**WHAT TO DO**
Could you give the data below again exactly, apart from the pictures?

**AVAILABLE DATA**
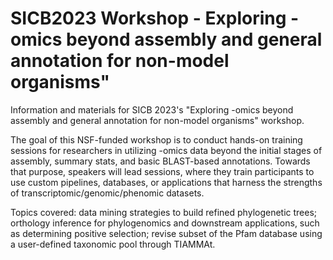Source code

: # SICB2023 Workshop - Exploring -omics beyond assembly and general annotation for non-model organisms"

Information and materials for SICB 2023's "Exploring -omics beyond assembly and general annotation for non-model organisms" workshop. 

The goal of this NSF-funded workshop is to conduct hands-on training sessions for researchers in utilizing -omics data beyond the initial stages of assembly, summary stats, and basic BLAST-based annotations. Towards that purpose, speakers will lead sessions, where they train participants to use custom pipelines, databases, or applications that harness the strengths of transcriptomic/genomic/phenomic datasets.

Topics covered: data mining strategies to build refined phylogenetic trees; orthology inference for phylogenomics and downstream applications, such as determining positive selection; revise subset of the Pfam database using a user-defined taxonomic pool through TIAMMAt.
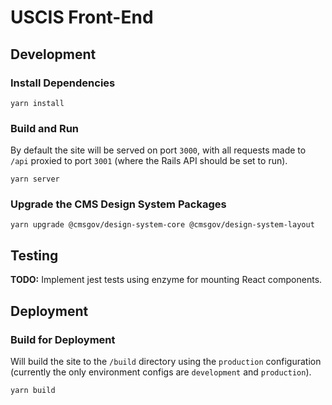 # USCIS Front-End

## Development

### Install Dependencies
```
yarn install
```

### Build and Run
By default the site will be served on port `3000`, with all requests made to `/api` proxied to port `3001` (where the Rails API should be set to run).
```
yarn server
```

### Upgrade the CMS Design System Packages
```
yarn upgrade @cmsgov/design-system-core @cmsgov/design-system-layout
```

## Testing

**TODO:** Implement jest tests using enzyme for mounting React components.

## Deployment

### Build for Deployment

Will build the site to the `/build` directory using the `production` configuration (currently the only environment configs are `development` and `production`).
```
yarn build
```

**EXERCISE OUTPUT**
Source code

: # SICB2023 Workshop - Exploring -omics beyond assembly and general annotation for non-model organisms"

Information and materials for SICB 2023's "Exploring -omics beyond assembly and general annotation for non-model organisms" workshop. 

The goal of this NSF-funded workshop is to conduct hands-on training sessions for researchers in utilizing -omics data beyond the initial stages of assembly, summary stats, and basic BLAST-based annotations. Towards that purpose, speakers will lead sessions, where they train participants to use custom pipelines, databases, or applications that harness the strengths of transcriptomic/genomic/phenomic datasets.

Topics covered: data mining strategies to build refined phylogenetic trees; orthology inference for phylogenomics and downstream applications, such as determining positive selection; revise subset of the Pfam database using a user-defined taxonomic pool through TIAMMAt.
 # USCIS Front-End

## Development

### Install Dependencies
```
yarn install
```

### Build and Run
By default the site will be served on port `3000`, with all requests made to `/api` proxied to port `3001` (where the Rails API should be set to run).
```
yarn server
```

### Upgrade the CMS Design System Packages
```
yarn upgrade @cmsgov/design-system-core @cmsgov/design-system-layout
```

## Testing

**TODO:** Implement jest tests using enzyme for mounting React components.

## Deployment

### Build for Deployment

Will build the site to the `/build` directory using the `production` configuration (currently the only environment configs are `development` and `production`).
```
yarn build
```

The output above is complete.